The 82045 Locomotive Fund is in the process of building the next member of the extinct Riddles 3MT 2-6-2 82000 tank class. Unlike many of the current new build projects, which are aiming to recreate larger main-line types, the new loco is intended specifically for heritage line use.
It has been suggested that this type could be an ideal candidate for limited series production. While the Fund say that this is well beyond their own scope, they believe that making the breakthrough with 82045 could encourage others to take over in the future. Batch production would drastically reduce the unit cost of building new 82000's, estimated (2007) at between £1,250,000 and £1,500,000 for 82045.
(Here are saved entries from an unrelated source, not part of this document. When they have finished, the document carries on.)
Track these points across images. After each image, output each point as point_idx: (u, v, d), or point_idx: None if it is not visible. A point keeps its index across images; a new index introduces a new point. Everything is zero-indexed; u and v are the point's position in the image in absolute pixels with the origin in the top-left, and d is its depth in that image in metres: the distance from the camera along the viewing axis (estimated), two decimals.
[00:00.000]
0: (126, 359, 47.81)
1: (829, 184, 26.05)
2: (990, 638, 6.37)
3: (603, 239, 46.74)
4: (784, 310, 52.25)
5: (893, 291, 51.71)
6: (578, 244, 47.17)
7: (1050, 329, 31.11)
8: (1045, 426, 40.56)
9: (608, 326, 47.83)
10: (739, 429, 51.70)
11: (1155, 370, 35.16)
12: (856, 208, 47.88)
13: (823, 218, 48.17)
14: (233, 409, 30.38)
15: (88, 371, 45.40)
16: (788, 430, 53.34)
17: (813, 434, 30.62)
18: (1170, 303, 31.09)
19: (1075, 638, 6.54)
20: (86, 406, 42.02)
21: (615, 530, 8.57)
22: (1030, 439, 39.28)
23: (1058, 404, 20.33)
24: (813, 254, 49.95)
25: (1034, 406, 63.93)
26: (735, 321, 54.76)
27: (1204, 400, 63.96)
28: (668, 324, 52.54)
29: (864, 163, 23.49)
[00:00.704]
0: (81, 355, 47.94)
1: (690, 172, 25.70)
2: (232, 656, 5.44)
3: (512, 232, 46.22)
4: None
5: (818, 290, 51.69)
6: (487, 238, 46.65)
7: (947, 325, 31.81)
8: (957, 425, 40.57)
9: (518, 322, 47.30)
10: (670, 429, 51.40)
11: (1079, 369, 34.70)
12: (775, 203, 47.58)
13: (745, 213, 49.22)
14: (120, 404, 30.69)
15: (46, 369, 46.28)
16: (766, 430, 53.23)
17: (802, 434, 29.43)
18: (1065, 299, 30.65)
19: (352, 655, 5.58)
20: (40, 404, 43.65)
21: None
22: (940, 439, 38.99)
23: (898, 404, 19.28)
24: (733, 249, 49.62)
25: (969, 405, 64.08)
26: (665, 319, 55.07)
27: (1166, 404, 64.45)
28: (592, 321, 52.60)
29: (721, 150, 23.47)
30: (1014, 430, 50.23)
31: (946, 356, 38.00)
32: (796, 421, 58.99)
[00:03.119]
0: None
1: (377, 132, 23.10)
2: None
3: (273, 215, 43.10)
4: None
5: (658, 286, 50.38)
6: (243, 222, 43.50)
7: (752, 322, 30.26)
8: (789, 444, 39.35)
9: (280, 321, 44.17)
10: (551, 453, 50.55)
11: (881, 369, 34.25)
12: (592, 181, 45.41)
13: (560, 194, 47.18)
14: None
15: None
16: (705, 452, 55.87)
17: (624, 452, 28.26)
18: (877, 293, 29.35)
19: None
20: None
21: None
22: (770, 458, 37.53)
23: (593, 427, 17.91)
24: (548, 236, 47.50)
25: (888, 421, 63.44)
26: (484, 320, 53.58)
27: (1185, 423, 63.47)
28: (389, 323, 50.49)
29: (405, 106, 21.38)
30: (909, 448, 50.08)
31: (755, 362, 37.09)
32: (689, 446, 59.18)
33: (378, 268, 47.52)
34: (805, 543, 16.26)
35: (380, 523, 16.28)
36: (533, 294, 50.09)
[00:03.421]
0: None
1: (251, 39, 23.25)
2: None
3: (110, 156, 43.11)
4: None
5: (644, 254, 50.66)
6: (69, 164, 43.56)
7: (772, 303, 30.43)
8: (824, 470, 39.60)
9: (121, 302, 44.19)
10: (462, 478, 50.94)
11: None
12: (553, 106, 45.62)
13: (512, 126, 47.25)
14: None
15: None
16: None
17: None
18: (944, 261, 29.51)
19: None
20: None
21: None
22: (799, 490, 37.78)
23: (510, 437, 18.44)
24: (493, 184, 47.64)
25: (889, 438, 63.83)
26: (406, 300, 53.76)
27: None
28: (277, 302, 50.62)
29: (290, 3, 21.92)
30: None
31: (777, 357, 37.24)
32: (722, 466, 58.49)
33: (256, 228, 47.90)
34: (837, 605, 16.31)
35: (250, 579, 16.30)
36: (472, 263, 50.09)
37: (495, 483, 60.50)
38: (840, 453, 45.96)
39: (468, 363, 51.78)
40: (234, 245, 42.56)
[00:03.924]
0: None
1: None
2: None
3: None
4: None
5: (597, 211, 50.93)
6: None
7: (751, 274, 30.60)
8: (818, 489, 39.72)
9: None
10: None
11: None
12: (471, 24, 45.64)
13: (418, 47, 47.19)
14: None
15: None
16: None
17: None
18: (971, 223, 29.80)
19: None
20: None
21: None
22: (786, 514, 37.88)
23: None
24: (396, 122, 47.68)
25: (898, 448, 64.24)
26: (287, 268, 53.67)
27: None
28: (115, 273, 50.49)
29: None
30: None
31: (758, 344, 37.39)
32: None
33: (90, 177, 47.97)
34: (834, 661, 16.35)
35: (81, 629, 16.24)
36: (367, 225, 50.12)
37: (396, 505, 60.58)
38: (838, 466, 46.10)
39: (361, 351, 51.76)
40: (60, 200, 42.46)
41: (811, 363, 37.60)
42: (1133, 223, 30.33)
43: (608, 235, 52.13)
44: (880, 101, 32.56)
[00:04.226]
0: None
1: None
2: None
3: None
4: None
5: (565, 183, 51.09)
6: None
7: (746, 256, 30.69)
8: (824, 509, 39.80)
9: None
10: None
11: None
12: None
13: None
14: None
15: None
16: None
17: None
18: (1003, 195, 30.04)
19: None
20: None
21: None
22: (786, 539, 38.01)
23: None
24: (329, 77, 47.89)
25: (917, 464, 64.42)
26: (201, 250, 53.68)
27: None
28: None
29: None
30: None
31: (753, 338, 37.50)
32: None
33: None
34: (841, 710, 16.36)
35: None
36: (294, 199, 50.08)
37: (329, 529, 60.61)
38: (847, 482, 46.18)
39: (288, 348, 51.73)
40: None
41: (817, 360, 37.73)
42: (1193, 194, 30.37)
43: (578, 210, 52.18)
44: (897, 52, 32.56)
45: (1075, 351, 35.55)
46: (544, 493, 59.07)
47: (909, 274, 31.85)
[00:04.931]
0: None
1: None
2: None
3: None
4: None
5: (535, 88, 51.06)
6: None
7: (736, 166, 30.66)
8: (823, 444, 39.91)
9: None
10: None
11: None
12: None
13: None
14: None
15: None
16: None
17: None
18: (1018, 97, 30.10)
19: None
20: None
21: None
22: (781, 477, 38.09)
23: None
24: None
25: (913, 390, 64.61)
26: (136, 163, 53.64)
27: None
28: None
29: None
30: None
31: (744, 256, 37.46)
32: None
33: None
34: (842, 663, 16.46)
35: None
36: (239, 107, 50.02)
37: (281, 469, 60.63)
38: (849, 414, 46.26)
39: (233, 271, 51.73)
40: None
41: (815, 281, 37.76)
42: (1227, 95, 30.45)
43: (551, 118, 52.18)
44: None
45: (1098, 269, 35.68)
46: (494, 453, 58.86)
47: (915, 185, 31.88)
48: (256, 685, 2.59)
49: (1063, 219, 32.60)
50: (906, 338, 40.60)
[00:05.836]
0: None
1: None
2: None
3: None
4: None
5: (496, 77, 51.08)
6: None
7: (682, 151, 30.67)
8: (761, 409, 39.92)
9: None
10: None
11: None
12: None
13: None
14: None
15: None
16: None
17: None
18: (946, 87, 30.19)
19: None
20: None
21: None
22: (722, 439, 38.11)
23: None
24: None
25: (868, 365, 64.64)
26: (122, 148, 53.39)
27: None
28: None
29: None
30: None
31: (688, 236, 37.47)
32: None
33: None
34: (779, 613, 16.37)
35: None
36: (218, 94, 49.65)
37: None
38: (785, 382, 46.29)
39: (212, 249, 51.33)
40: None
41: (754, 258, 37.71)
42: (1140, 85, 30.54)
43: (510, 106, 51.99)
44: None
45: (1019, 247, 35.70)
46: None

Success with this project would also open the door to the recreation of the elegant Riddles Class 3 77000 mogul, another extinct type which is eminently well suited to service on today's heritage lines.
The driving force behind the 82045 project is the conviction that the days of working steam are numbered without an initiative of this kind: even the most recently-built of existing BR Standard locomotives are now all but 50 years old, with all the attendant problems of maintenance and repair that this will increasingly cause their owners. It seems hardly feasible that the current fleet will continue to be able to run day-to-day services in another 50 (and probably far fewer) years, but their lives will certainly be prolonged if they work alongside new engines that can shoulder some of the burden.

What might have been: in this scene, painted by Edinburgh based railway artist Robin Barnes, an almost-new 82045 pilots a GWR 'Dukedog' on the Cambrian in the spring of 1956.